The messages I‘ve received have led me to reflect and take stock. My journey at MorePeople is far from over, but perhaps it would be useful to think about what I have learned over the course of a dozen years?

In short, I’ve learned a lot!

That said, it feels like sometimes, the more I learn the less I feel like I know.

The bar I set for personal development is forever raising. Much like the torture of trying to get better at golf, I set a goal, work hard to improve and then if I’m fortunate enough to get there, I just want to be better.

Maybe you find the same? Sometimes at golf, as at work, the frustrations can feel familiar, even if you’re now demonstrably better than you were. Maybe a small consolation; I can guarantee that even the pros teeing it up at Augusta this week will feel angsty when they don’t meet their high expectations – I guess that’s why people keep at golf and work for a lifetime!
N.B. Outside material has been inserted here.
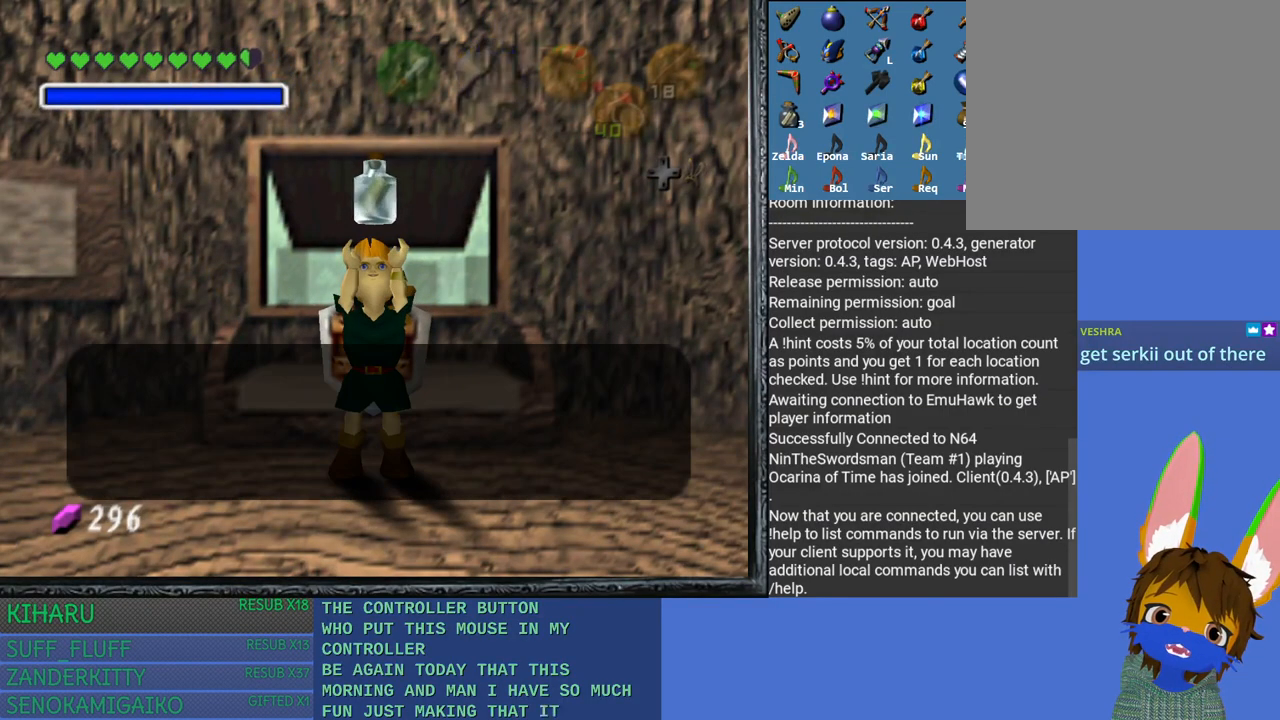
{"buttons": [], "left_stick": "right", "right_stick": "center", "events": [[17, "left_stick", "down-left"], [83, "CROSS", "up"], [83, "SQUARE", "up"], [100, "left_stick", "down-right"], [167, "SQUARE", "down"], [183, "CROSS", "down"], [183, "left_stick", "up-right"], [267, "CROSS", "up"], [267, "SQUARE", "up"], [283, "left_stick", "up-left"], [367, "SQUARE", "down"], [367, "left_stick", "down"], [400, "CROSS", "down"], [467, "CROSS", "up"], [467, "SQUARE", "up"], [467, "left_stick", "right"]]}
Anyway, what have I learned?

  • Change takes time. Not always a long time but time, nonetheless. And people go through change curves at different paces. Remember that when rolling out new things and allow for those reactions.

  • It’s vital to have a plan – a vision! Though to have a vision is one thing. What’s also important is that others can see it too. Getting everyone else to see your vision in technicolour is where real gains can be made.
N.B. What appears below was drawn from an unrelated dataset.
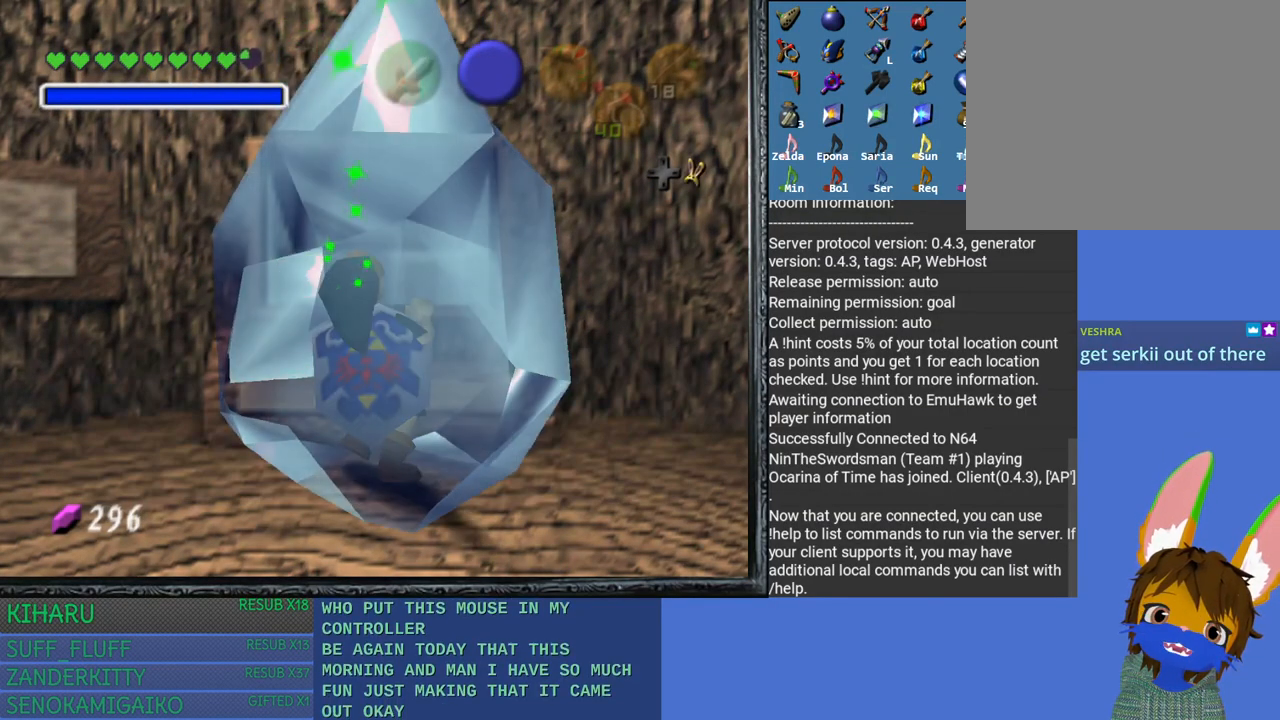
{"buttons": [], "left_stick": "up-left", "right_stick": "center", "events": [[50, "CROSS", "up"], [50, "SQUARE", "up"], [83, "left_stick", "up-right"], [133, "SQUARE", "down"], [167, "CROSS", "down"], [167, "left_stick", "up-left"], [233, "CROSS", "up"], [233, "SQUARE", "up"], [233, "left_stick", "down-left"], [317, "CROSS", "down"], [317, "SQUARE", "down"], [317, "left_stick", "down-right"], [417, "CROSS", "up"], [417, "SQUARE", "up"], [417, "left_stick", "up-right"], [500, "left_stick", "up-left"]]}
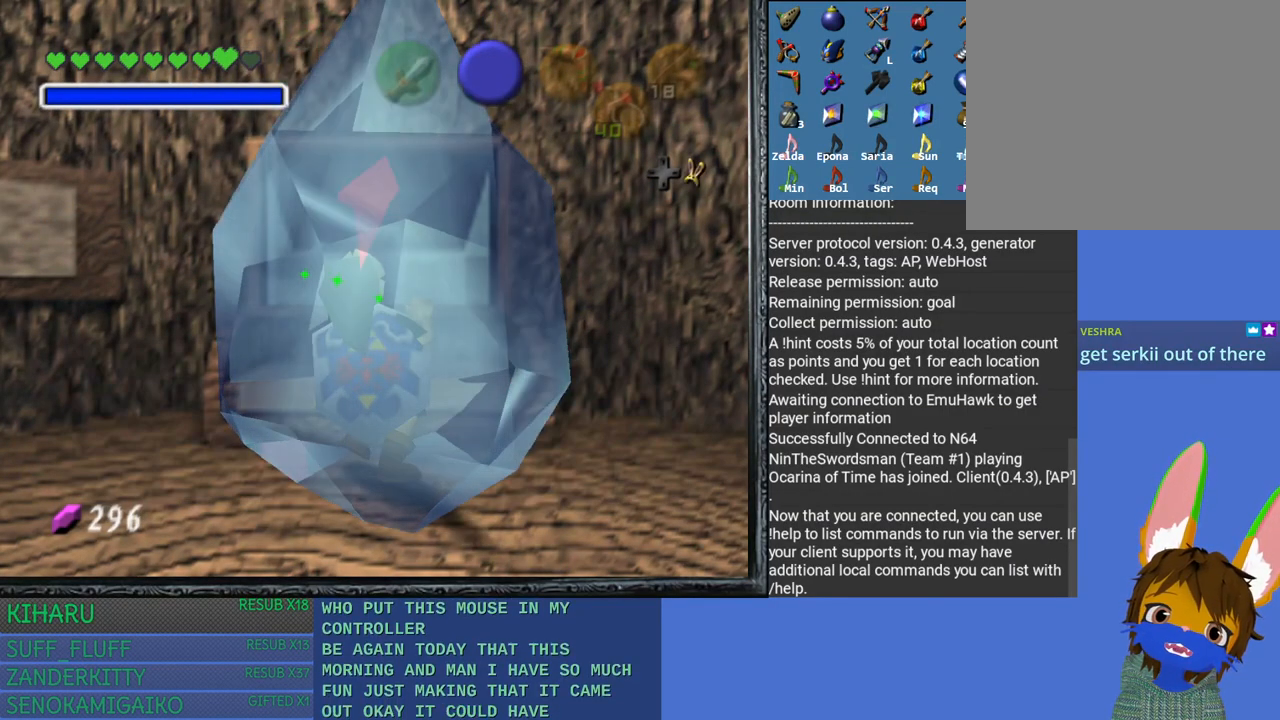
{"buttons": ["CROSS", "SQUARE"], "left_stick": "down", "right_stick": "center", "events": [[33, "CROSS", "down"], [33, "SQUARE", "down"], [67, "left_stick", "down-left"], [133, "CROSS", "up"], [133, "SQUARE", "up"], [167, "left_stick", "down-right"], [217, "CROSS", "down"], [217, "SQUARE", "down"], [267, "left_stick", "up-right"], [333, "CROSS", "up"], [333, "SQUARE", "up"], [350, "left_stick", "up-left"], [400, "SQUARE", "down"], [417, "CROSS", "down"], [417, "left_stick", "down-left"], [467, "left_stick", "down"]]}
  • You can never communicate enough. No employee has ever complained about getting too much communication from the boss or the business, but people complain (or sometimes leave companies) if they don’t get enough information. Obviously, some things are confidential and for the boardroom only, but share all you can. Frequently.

  • Learn to look after yourself. You can’t work for 12 years and be good every day if you’re broken. Look after your mind, your body, your house, your garden and your relationships with your friends and your family – the last two years have made us all realise this. Hopefully.

So, am I great at these things after 12 years? Nope. Am I better than I used to be? Hell yeah. Am I too hard on myself? Nah. I just want to get to the work equivalent of playing off scratch. And when I get there, I’ll just want to be a plus handicapper. Striving for constant improvement is what it’s all about and it’s what’ll keep me going for another 12 years no doubt! Watch this space!